El trabajo de Fincher es, una vez más, formidable en su nivel de precisión y elegancia que denota al capturar la domesticidad de la vida de los “Dunne”. Aunque más reservada visualmente, sin muchos tiros que inmediatamente llamen la atención, su meticulosa dirección junto a la fantástica edición de Kirk Baxter –evidente en la secuencia que propicia la mayor revelación que vira de cabeza el argumento- hacen de Gone Girl la más sofisticada y oscura sátira matrimonial desde que Stanley Kubrick hizo Eyes Wide Shut. Esta es sin duda la película más cómica de su filmografía, una que comienza con el marido admirando la hermosa cabeza de su esposa y cómo desearía romperla para ver lo que hay en su interior, comentario que se repite al final pero con una lectura totalmente distinta, luego de que la trama se zambulle en terrenos tan sórdidos que Paul Verhoeven estaría orgulloso.

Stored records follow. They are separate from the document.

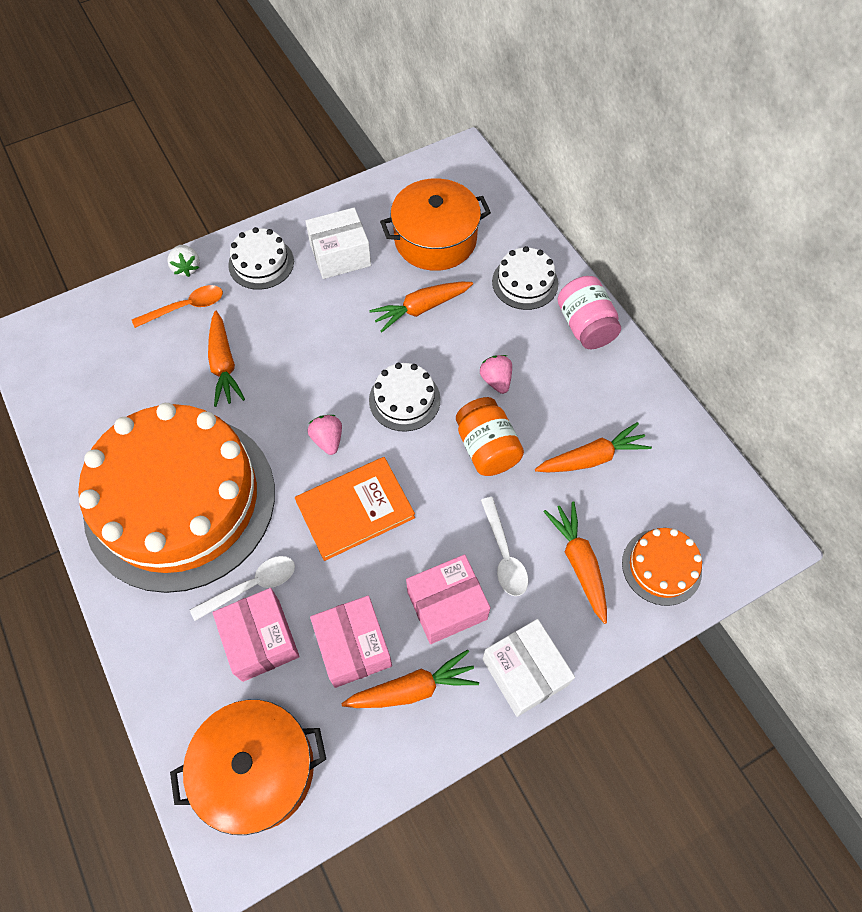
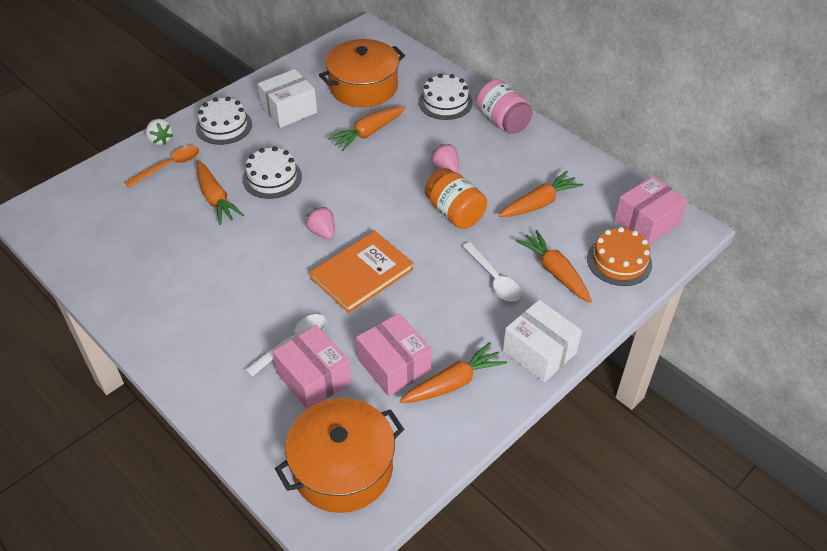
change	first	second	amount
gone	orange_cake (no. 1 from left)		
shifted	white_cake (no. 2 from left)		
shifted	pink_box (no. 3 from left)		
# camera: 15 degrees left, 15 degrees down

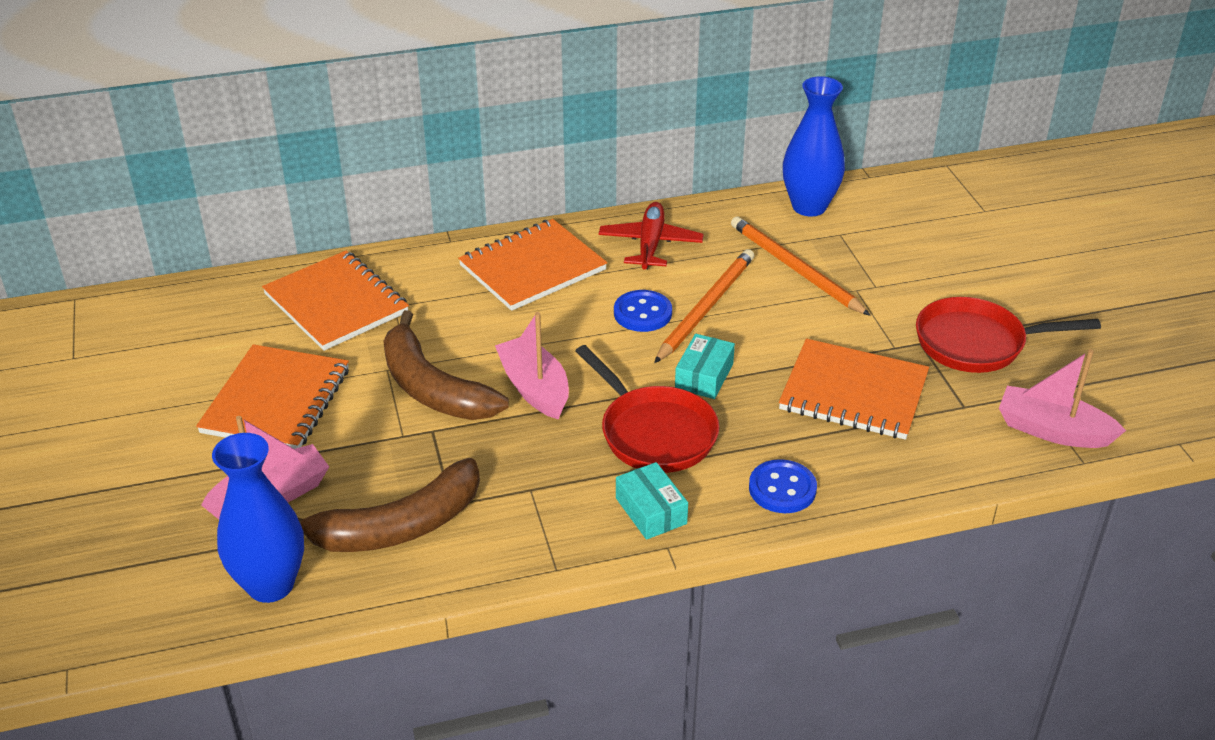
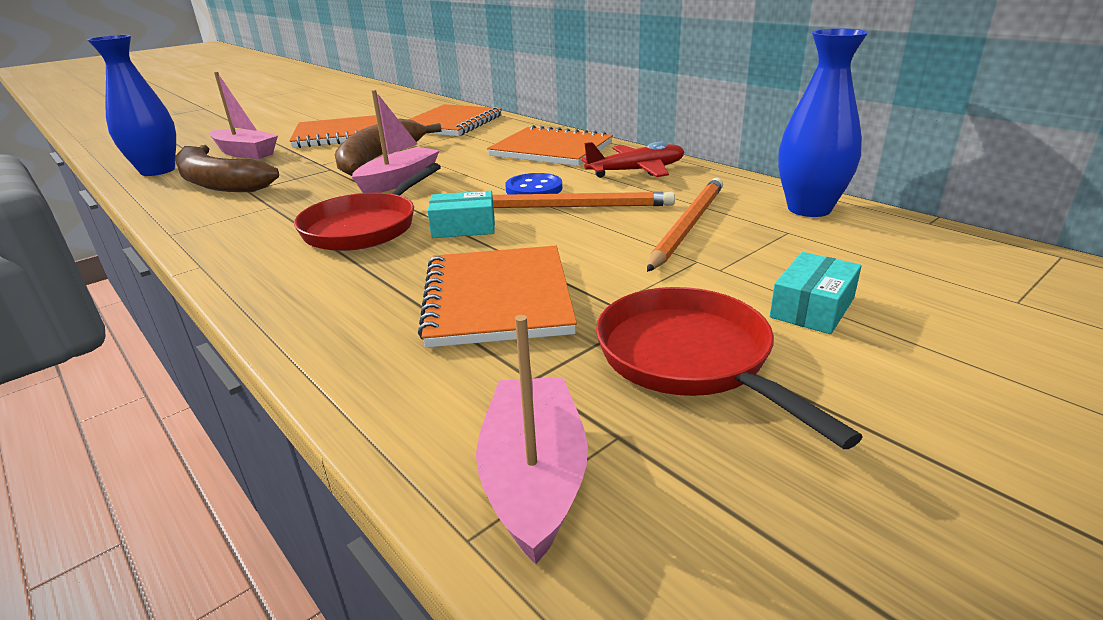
change	first	second	amount
gone	blue_button (no. 2 from left)		
shifted	turquoise_box (no. 1 from left in the first image)	turquoise_box (no. 2 from left)	
# camera: 65 degrees right, 10 degrees down

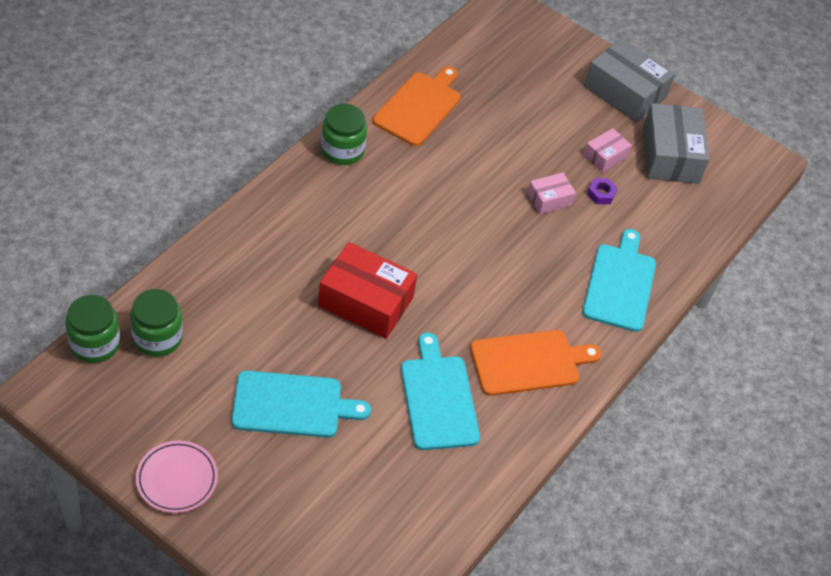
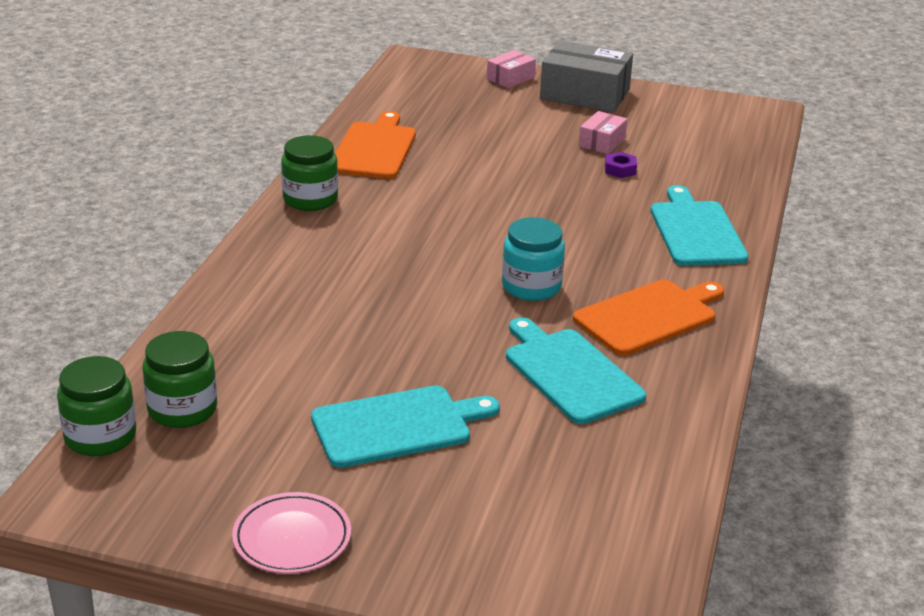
change	first	second	amount
gone	red_box		
gone	grey_box (no. 2 from left)		
new		turquoise_jar	
shifted	pink_box (no. 1 from left)		
# camera: 15 degrees left, 20 degrees down

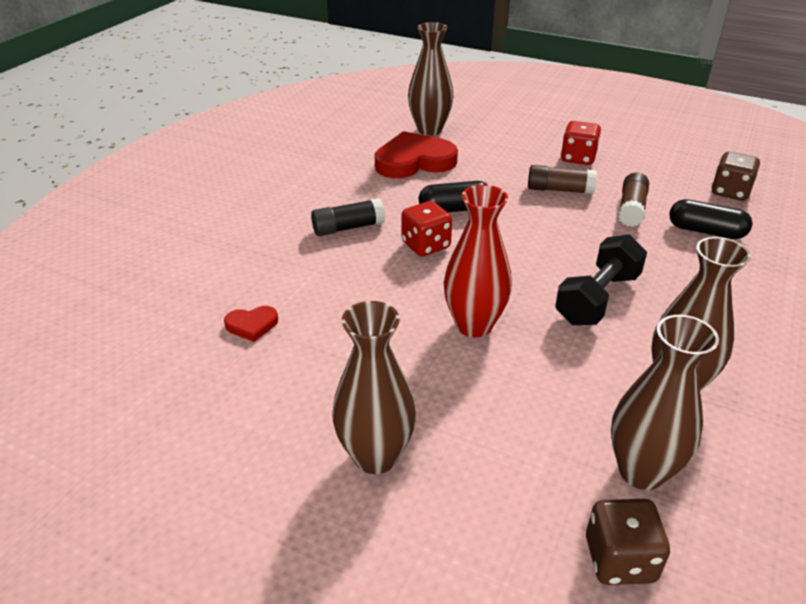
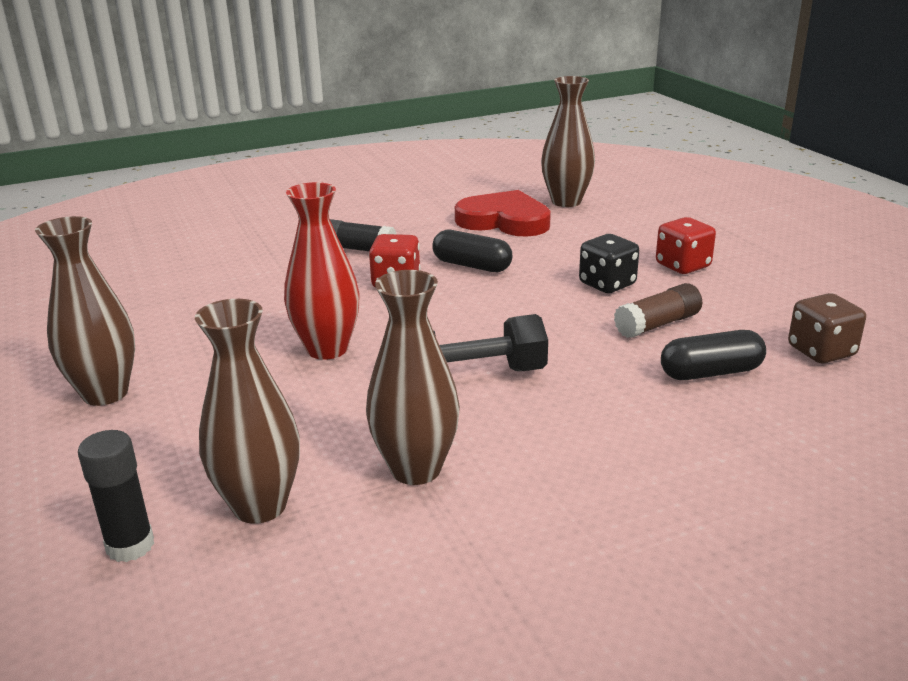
change	first	second	amount
gone	red_heart (no. 1 from left)		
swapped	brown_glue_stick (no. 1 from left)	black_dice	
swapped	brown_dice (no. 1 from left)	black_glue_stick (no. 1 from left)	
rotated	black_capsule (no. 2 from left)		75 degrees counterclockwise
# camera: 40 degrees right, 10 degrees down

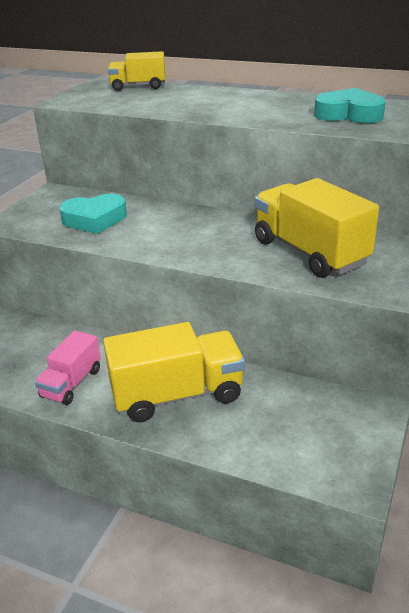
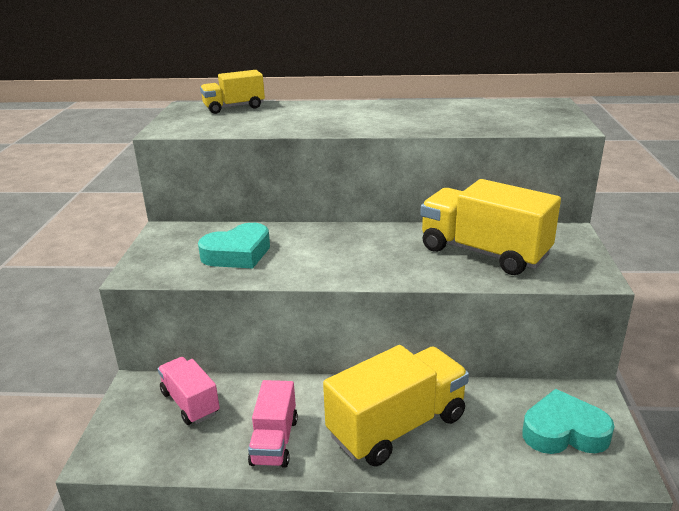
change	first	second	amount
new		pink_truck (no. 1 from left)	
shifted	turquoise_heart (no. 2 from left)		
# camera: 20 degrees left, 5 degrees down

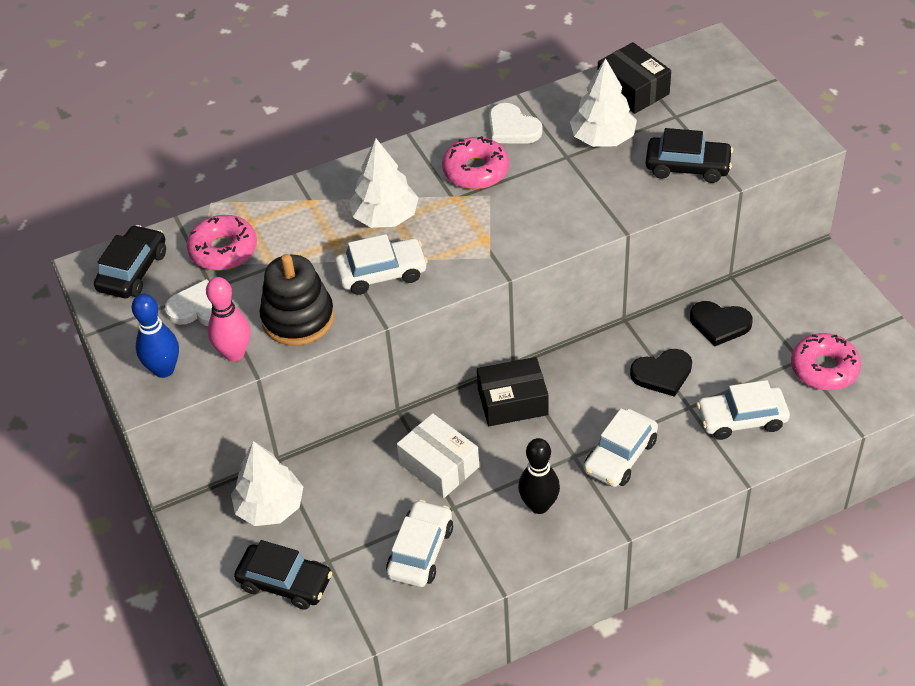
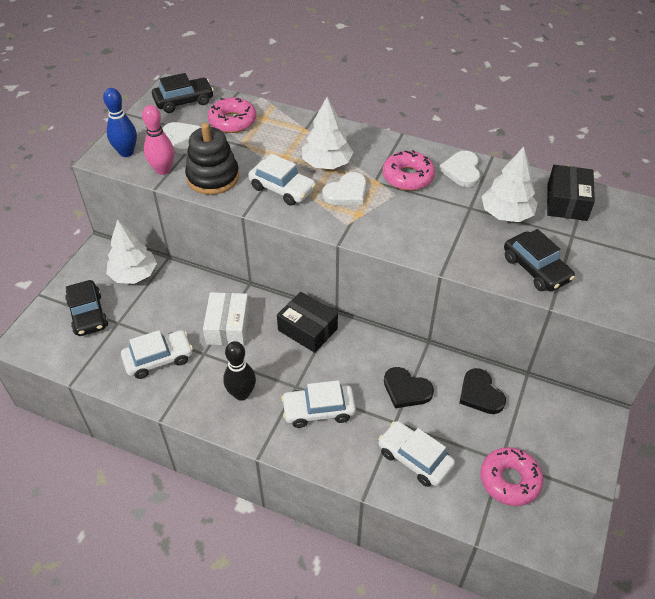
change	first	second	amount
new		white_heart (no. 2 from left)	
# camera: 45 degrees right, 0 degrees up

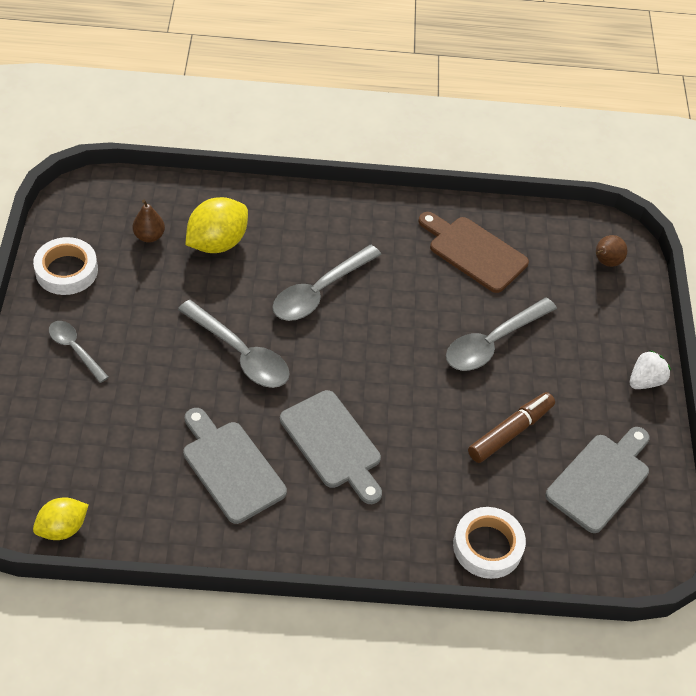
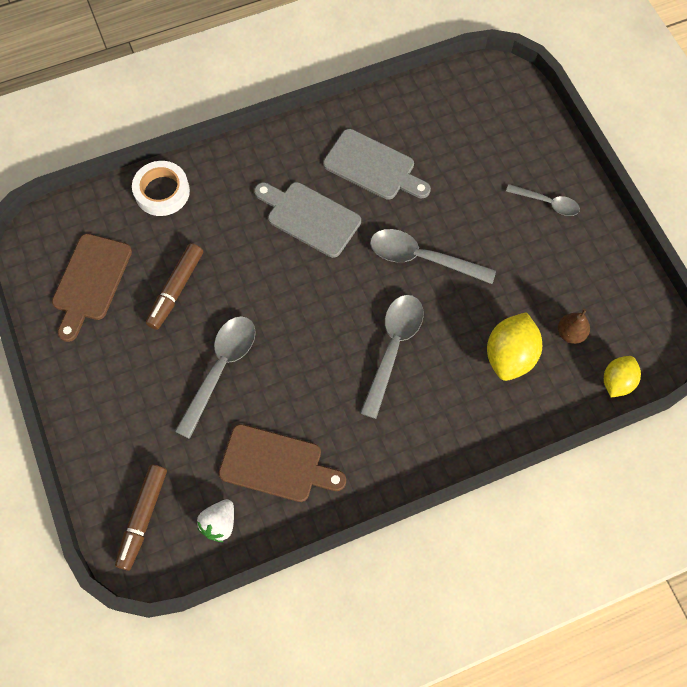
change	first	second	amount
gone	white_tape (no. 1 from left)		
shifted	yellow_lemon (no. 1 from left in the first image)	yellow_lemon (no. 2 from left)	
shifted	white_strawberry		
swapped	brown_pear (no. 2 from left)	brown_marker (no. 1 from left)	
repainted	grey_cutting_board (no. 3 from left)	brown_cutting_board (no. 1 from left)	
# camera: 160 degrees right, 15 degrees up

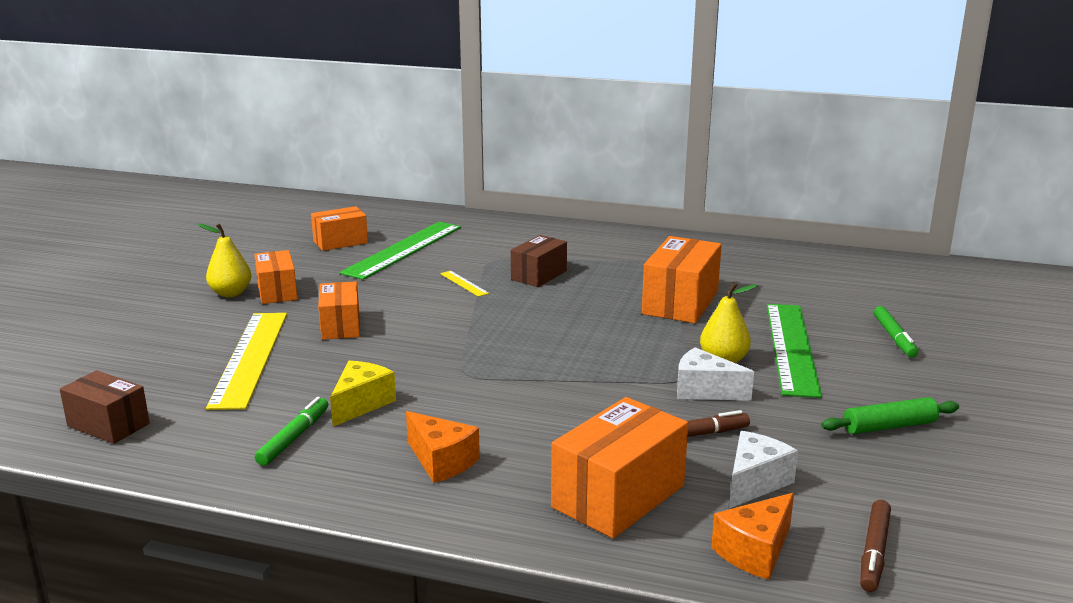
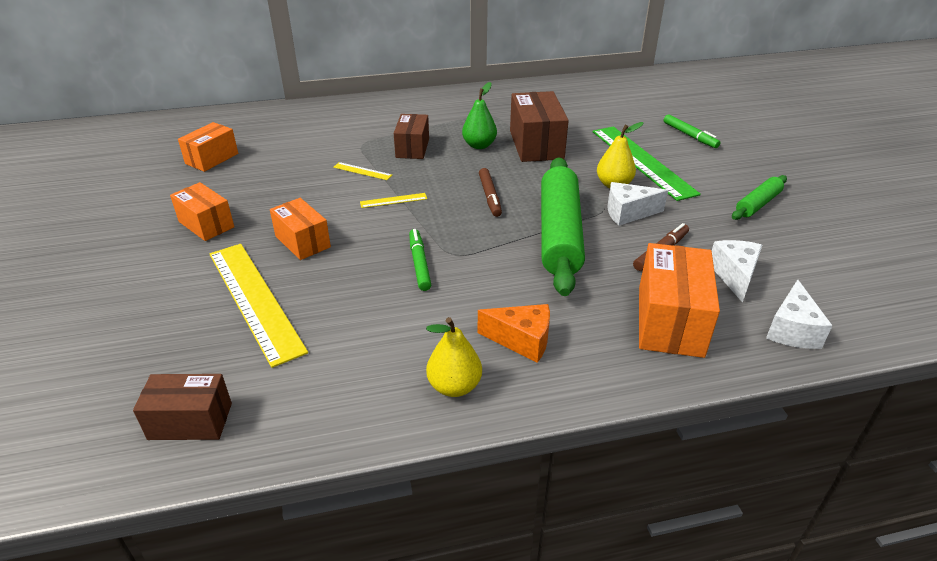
change	first	second	amount
gone	yellow_cheese		
gone	green_ruler (no. 1 from left)		
new		yellow_ruler (no. 3 from left)	
new		green_pear	
new		green_rolling_pin (no. 1 from left)	
shifted	yellow_pear (no. 1 from left)		
shifted	green_marker (no. 1 from left)		
shifted	brown_marker (no. 2 from left in the first image)	brown_marker (no. 1 from left)	
repainted	orange_box (no. 5 from left)	brown_box (no. 3 from left)	
repainted	orange_cheese (no. 2 from left)	white_cheese (no. 3 from left)	
# camera: 30 degrees left, 15 degrees up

Incluso para los espectadores más perspicaces, Gone Girl probará ser un entretenidísimo y retorcido laberinto de engaños desarrollado alrededor de la idea que se tiene acerca de la integridad del matrimonio, lo que se dice, lo que se calla y lo que preferimos no saber, cómo nos proyectamos ante el mundo y quiénes somos verdaderamente. Fincher y Flynn simpre están un paso más adelante, y aun cuando el desenlace alcanza niveles descabellados y con la más mínima disertación se vendría abajo como una casa de naipes, olvídese del “cómo” y “por qué” y mejor enfóquese en las preguntas que levanta, por más inquietantes que puedan ser.